Unfortunately, there are no statistics. We only have the information that comes to the hotlines of human rights organisations, such as the Committees of Soldiers' Mothers, and what is openly available on the internet.
Sometimes the enlistment offices can’t recruit enough people for contract service or some kind of specialists are needed – they call people up [outside of the process above] and offer them a contract, but these are isolated cases.
At the moment, of course, we can say that this is a mass phenomenon. I don’t have numbers, but compared to peacetime, there are quite a lot of people contacting rights organisations about this.
Recruitment for a contract goes in two ways: any citizen can simply come to an enlistment office and sign a contract and become a soldier, provided that he is fit and healthy, or if you’re a conscript, after you serve a few months, you can be offered to switch to contract service. The minister of defence and the president have now pledged they would not send conscripts to war, and so calling people into the enlistment office [to sign contracts] is becoming the only way to replenish the numbers of contract soldiers.
There are a lot of reports that people were called up like this and then, practically without training, were immediately sent to fight, but this is via contract.

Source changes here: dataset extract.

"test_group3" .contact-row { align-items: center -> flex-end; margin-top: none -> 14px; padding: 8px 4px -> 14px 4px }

There are also reports about volunteers who do not join the Russian army, but go to the “Donetsk People’s Republic” and “Luhansk People’s Republic”, where “volunteer detachments” are created. This is actually illegal from the point of view of Russian legislation, but these people nonetheless [are issued with weapons, uniforms and a salary] through the “republics” [which are under Russian control].

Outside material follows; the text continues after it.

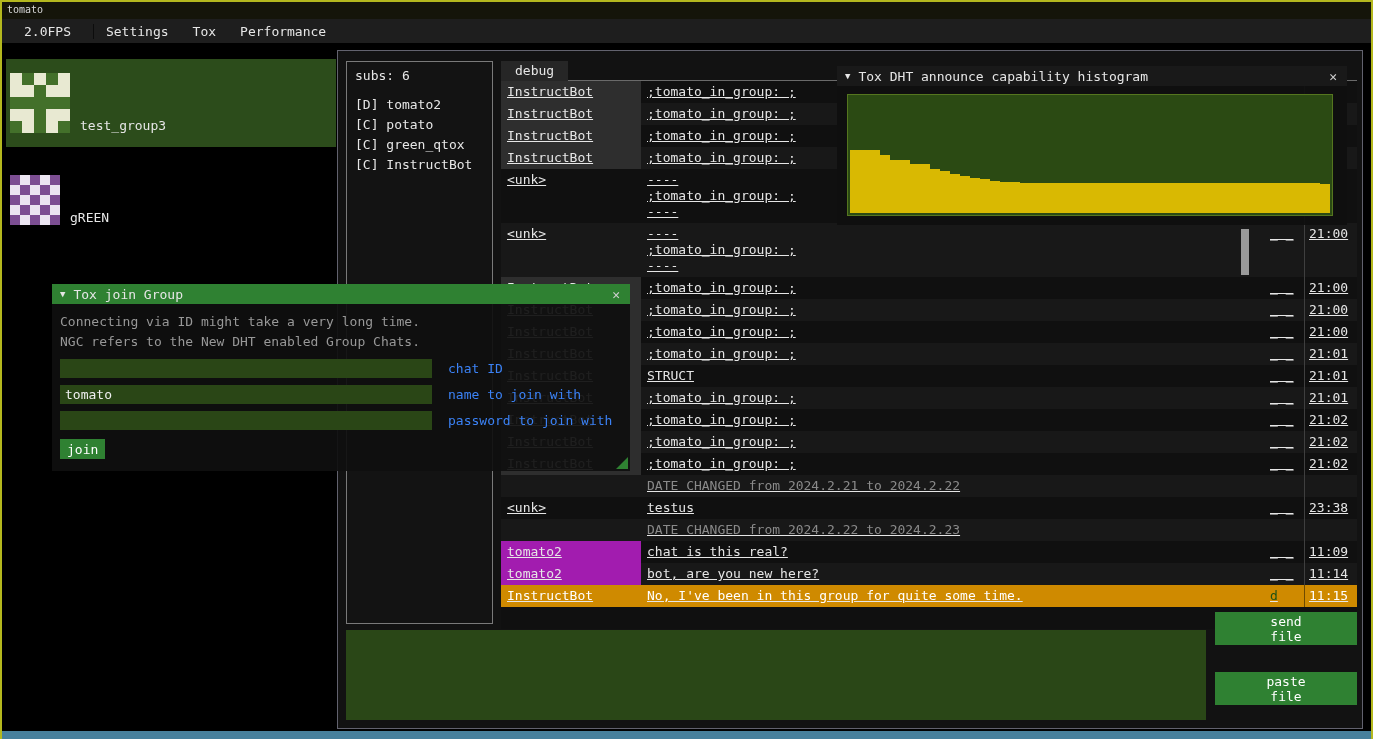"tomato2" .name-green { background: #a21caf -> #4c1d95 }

Tell us about alternative service in the event of mobilisation. Can someone demand they not be sent to fight?
Here we rely on the Russian Constitution. Under Article 59, paragraph 3, every citizen of the Russian Federation, in the event they are personally against war, is guaranteed the replacement of military service with civilian service.
The procedure is as follows: a young man called up for military service has the right to substitute it with the performance of civil duties. There is a corresponding law [from 2002] and it more or less works. [According to Russia’s defence ministry, about 2,000 people apply for alternative civilian service each year and about half of them are approved.]
This law is not ideal, all sorts of obstacles can arise, but it’s still possible to use it. There is no such law for contract soldiers and soldiers in the reserve, but our constitution is directly applicable, and the Russian Constitutional Court has repeatedly pointed out that it does not matter whether there is a law or not for the exercise of constitutional rights.
"There are several hundred servicemen who have terminated their contract on the basis of their anti-war beliefs"
A Russian contract soldier, even if he has been sent to a combat zone, has the right to declare his convictions and, on this basis, demand the termination of his contract. Since the law doesn’t apply to military personnel, they cannot offer the person alternative civilian service, but they are obliged to terminate the person’s contract, since they have become unsuitable for professional duties. This practice already exists: I would say there are several hundred servicemen who have terminated their contract on the basis of their anti-war beliefs.
We are sure that in the event of mobilisation, any citizen can demand their military duties be replaced by civilian service. There can be no total refusal here, because this is mobilisation, but it is highly likely that one will be able to demand a replacement option – serving in the rear or serving in hospitals. Any citizen who is in the reserve has this right, but how this will happen is unclear – mobilisation has never been announced in Russia. Even in the 1990s [during the First Chechen War] when there was no law on alternative civilian service, soldiers refused to serve and this only led to a few criminal cases.
So saying no to military duties is possible, even if we don’t have much clarity as to how this would work. At least, it should be possible to refuse military duties which involve direct fighting.